In the above-mentioned embodiment, an example was explained in which the antenna is an offset antenna, but the present invention is not limited to an offset antenna having an elliptical mirror reflector, but can also be applied to the reflection of a mirror surface with one-rotation symmetry. Needless to say, the present invention can also be applied to an antenna having a In addition, the buffer mechanism may be replaced with a fixed mechanism. [Effects of the Invention] As explained above, by using the foldable antenna of the present invention, an antenna with reduced volume and good assembly reproducibility can be created. There are many effects that can be achieved.

Ideal as a portable antenna for use in vehicles, etc. Also.
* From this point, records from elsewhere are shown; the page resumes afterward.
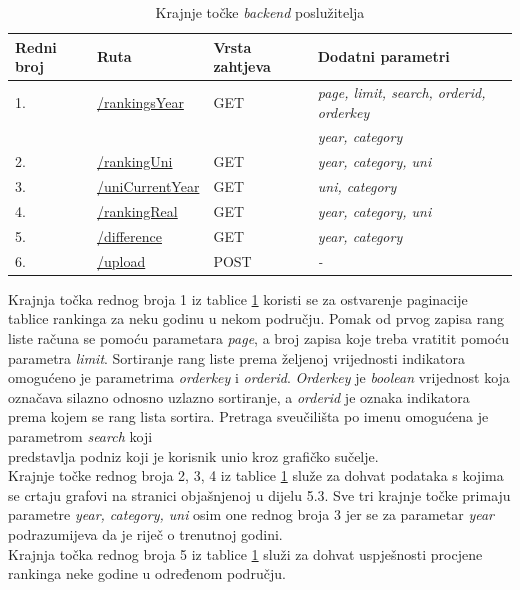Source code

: \documentclass[times, utf8, zavrsni]{fer}
\begin{document}
\begin{table}[htb]
    \caption{Krajnje točke \emph{backend} poslužitelja}
        \label{tbl:endpoints}
        \centering
        \begin{tabular}{llll} \hline
        Redni broj & Ruta & Vrsta zahtjeva & Dodatni parametri\\ \hline
        1. & \url{/rankingsYear} & GET & \emph{page, limit, search, orderid, orderkey} \\
        &&&\emph{year, category}
        \\2. & \url{/rankingUni} & GET & \emph{year, category, uni}
        \\3. & \url{/uniCurrentYear} & GET & \emph{uni, category}
        \\4. & \url{/rankingReal} & GET & \emph{year, category, uni}
        \\5. & \url{/difference} & GET & \emph{ year, category}
        \\6. & \url{/upload} & POST & \emph{-}
        \end{tabular}
        \end{table} 
        \FloatBarrier
Krajnja točka rednog broja 1 iz tablice \ref{tbl:endpoints} koristi se za ostvarenje paginacije tablice rankinga za neku godinu u nekom području.
Pomak od prvog zapisa rang liste računa se pomoću parametara \emph{page}, a broj zapisa koje treba vratitit pomoću parametra \emph{limit}.
Sortiranje rang liste prema željenoj vrijednosti indikatora omogućeno je parametrima \emph{orderkey} i \emph{orderid}.
\emph{Orderkey} je \emph{boolean} vrijednost koja označava silazno odnosno uzlazno sortiranje, a \emph{orderid} je oznaka indikatora
prema kojem se rang lista sortira. Pretraga sveučilišta po imenu omogućena je parametrom \emph{search} koji \\predstavlja podniz koji je korisnik unio 
kroz grafičko sučelje.
\\

Krajnje točke rednog broja 2, 3, 4 iz tablice \ref{tbl:endpoints} služe za dohvat podataka s kojima se crtaju grafovi na stranici objašnjenoj u 
dijelu 5.3. Sve tri krajnje točke primaju parametre \emph{year, category, uni} osim one rednog broja 3 jer se za parametar \emph{year} podrazumijeva 
da je riječ o trenutnoj godini.
\\

Krajnja točka rednog broja 5 iz tablice \ref{tbl:endpoints} služi za dohvat uspješnosti procjene \\rankinga neke godine u određenom području.
\\
\end{document}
Since the wind pressure when the reflector is folded can be reduced, wind speed resistance can be improved, and the structure also has the advantage that the primary radiator can be protected by the folded reflector surface. These effects, in the case of a portable device, have great advantages such as improved portability, such as being able to be loaded onto a small car, and improved ease of assembly and deployment.

Remaining days below

[Brief explanation of the drawing]

FIG. 1(a) is a side view of one embodiment of the present invention when developed, FIG. 1(b) is a front view of one embodiment of the present invention when developed, and FIG. 2(a) is a side view of one embodiment of the present invention when developed. FIG. 2(b) is a side view of one embodiment when folded, FIG. 2(b) is a front view of one embodiment of the present invention when praying, and FIG. Side view when unfolded, Figure 3(b)
is a front view of another embodiment of the present invention when unfolded, FIG. 4(a) is a side view of another embodiment of the present invention when folded, and FIG. 4(b) is a front view of another embodiment of the present invention when folded. FIG. 6 is a front view of another embodiment of the present invention when folded. la, lb... Reflector, 2... Folding angle limiting support rod, 3... Frame, 4... Primary radiator, 5... Primary radiator support part, 6... Primary radiation Support rod of the container support part, 7
．． DESCRIPTION OF SYMBOLS 10... Primary radiator support part, 8... Elevation angle adjustment mechanism, 9... Azimuth angle adjustment mechanism, 11... Reflecting mirror surface rotation support part. 12.14...Reflector support buffer mechanism, 13...Primary radiator support rotation mechanism. (6) (b) Figure 1 (a) (b> Figure 2 (a') (b) Figure 3 (a) (b) Figure 4

Claims (1)

[Claims] 1. In an antenna having a reflecting mirror and a primary radiator, the reflecting mirror is divided into two parts along a horizontal plane into an upper part and a lower part from approximately the center, and the reflected mirror is divided into two parts along a horizontal plane. An antenna comprising means for folding the upper portion of the mirror toward its reflective surface, and means for limiting and fixing the folding angle. 2. The antenna according to claim 1, further comprising means for moving the primary radiator into a space surrounded by the folded reflecting mirror when the two-split reflecting mirror is folded. 3. The antenna according to claim 1 or 2, further comprising means for cushioning and supporting the upper portion of the two-split reflector in a folded state.